Grant Award Details
To identify a therapeutic candidate for the treatment of α- thalasemia; an autologous CD34+ hematopoietic stem and progenitor cells from severe (transfusion-dependent) α-thalassemia patients transduced with the α-globin lentiviral vector (AGLV)
Grant Application Details
- Hematopoietic Stem Cell Gene Therapy for Alpha Thalassemia
The objective of this research is to define the final therapeutic candidate for effective hematopoietic stem cell gene therapy to treat severe alpha thalassemia that requires life-ling transfusions
Severe alpha thalassemia may lead to fetal demise or a life-long need for chronic transfusions with multiple medical complications, especially iron overload from transfusions.
Major Proposed Activities
- Develop lentiviral vectors carrying human alpha-globin gene for gene therapy of alpha thalassemia (AT) and perform initial tests in a cell line.
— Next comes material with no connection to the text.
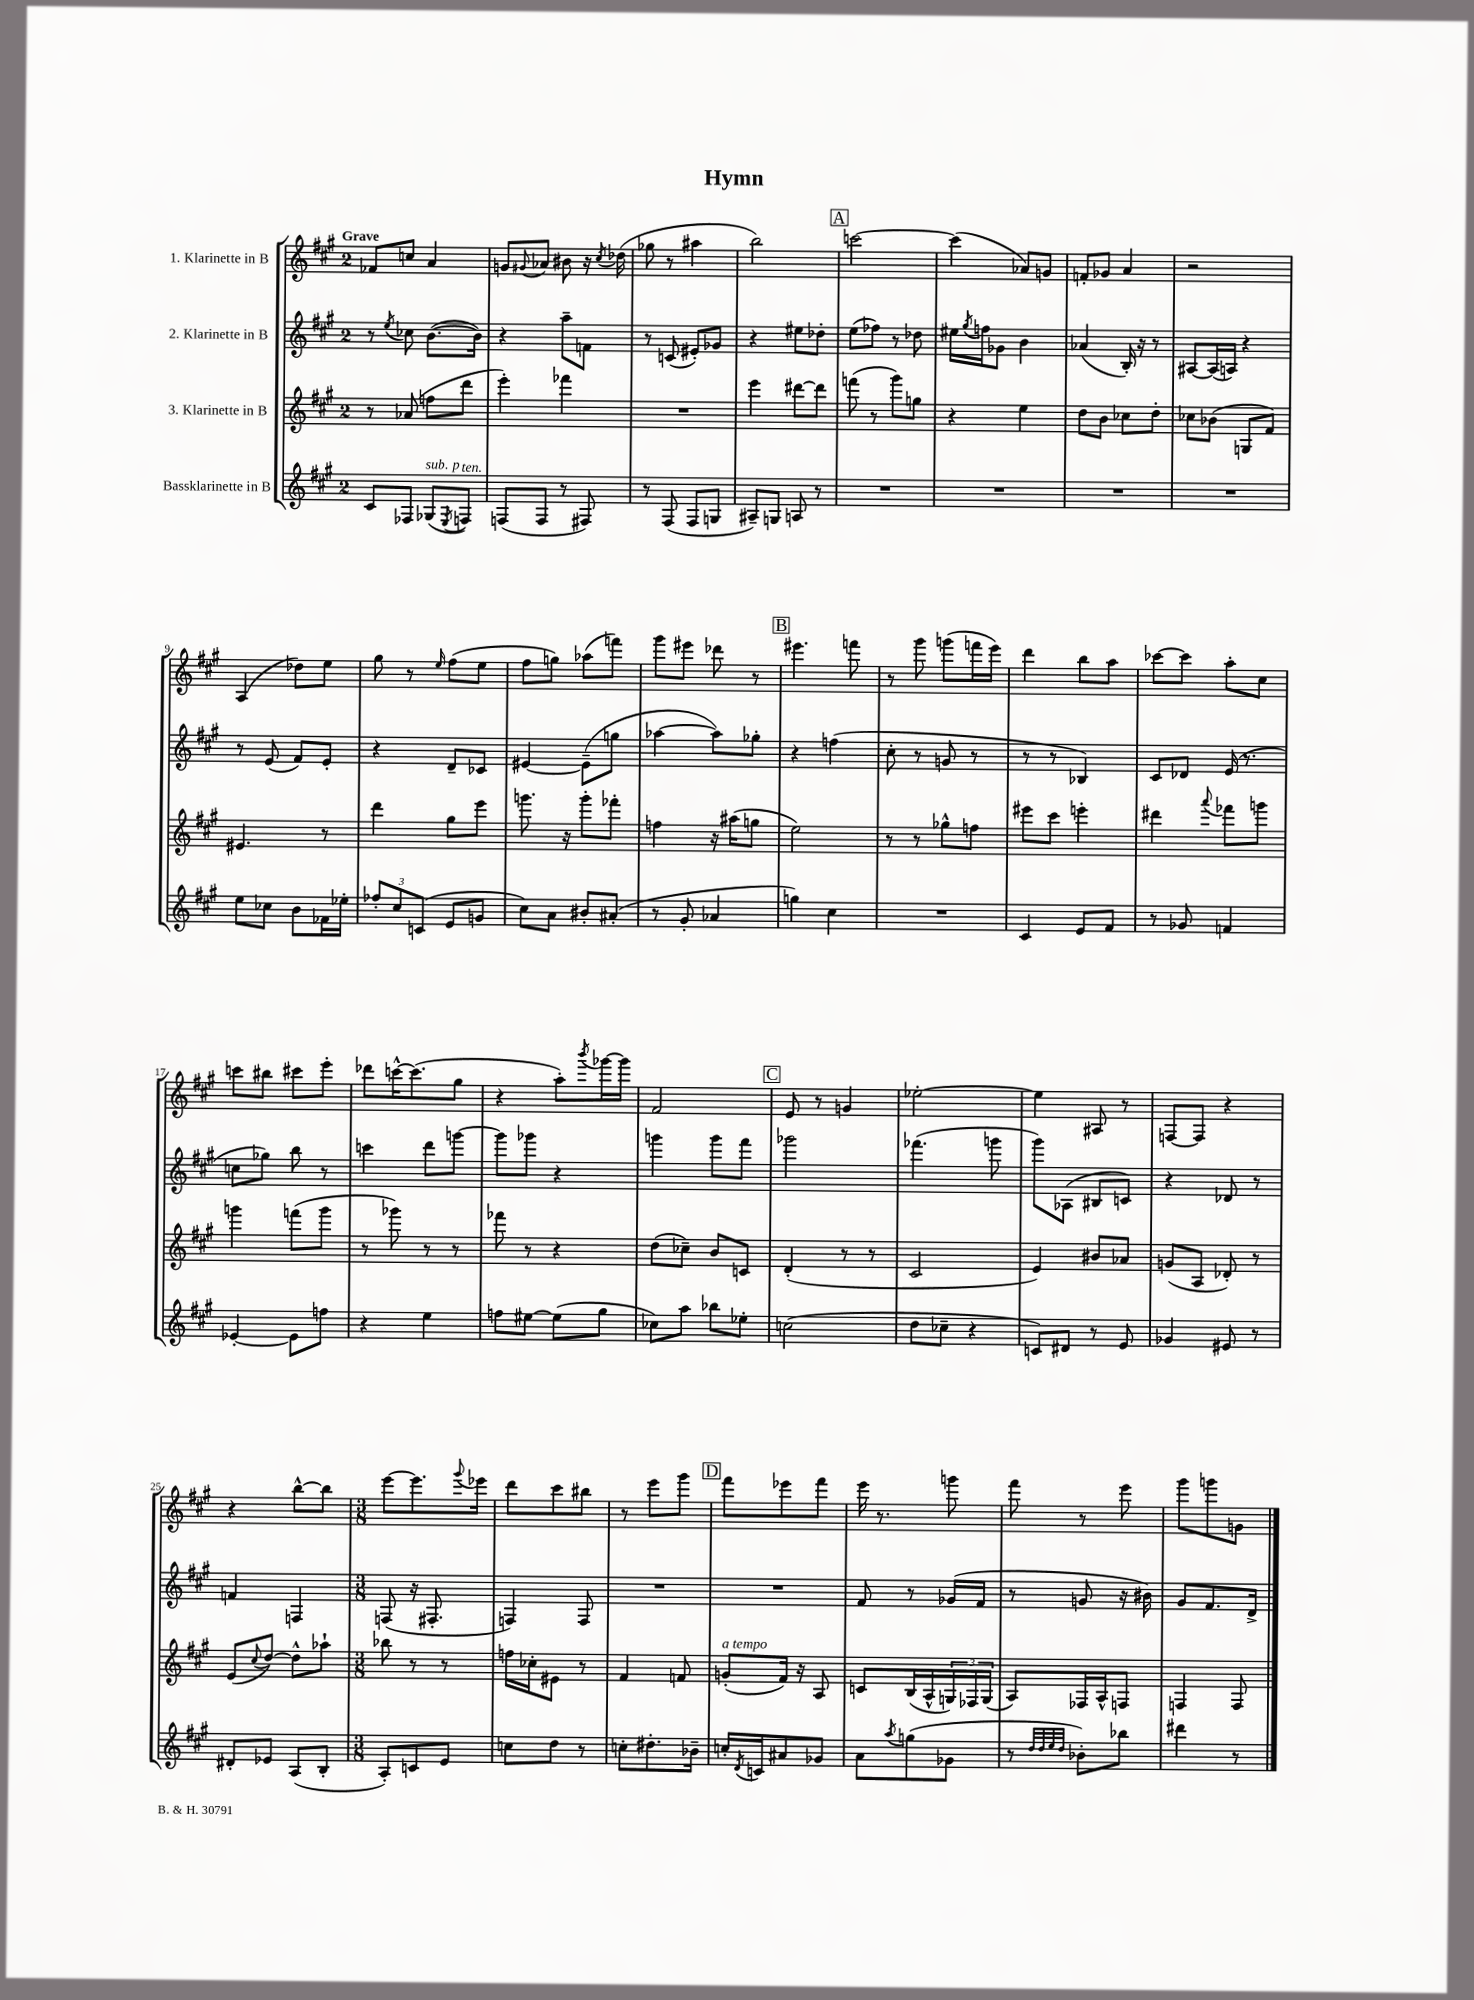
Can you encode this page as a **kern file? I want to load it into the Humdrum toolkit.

- Test the activities of the vectors in hematopoietic stem cells from healthy donor in culture and by growing in immune deficient mice.
- Test the activities of the vectors in hematopoietic stem cells from patients with severe AT in culture that produces red blood cells.
- Test the activities of the vectors in a mouse model of alpha-thalassemia.
- Determine final therapeutic candidate, complete draft target product profile, and develop assays of purity, activity and identity
- Request INTERACT meeting.
AT mutations are most commonly seen in patients of Asian ancestry, particularly SouthEast Asian and Southern Chinese. The prevalence of AT is rapidly growing the United States due to changing immigration patterns. In California, the proportion of the population that is either Asian is 15%, the second highest in the Unites States (behind Hawaii). Thus, patients carrying AT mutations now represent a significant (and ever-growing) public health problem in California.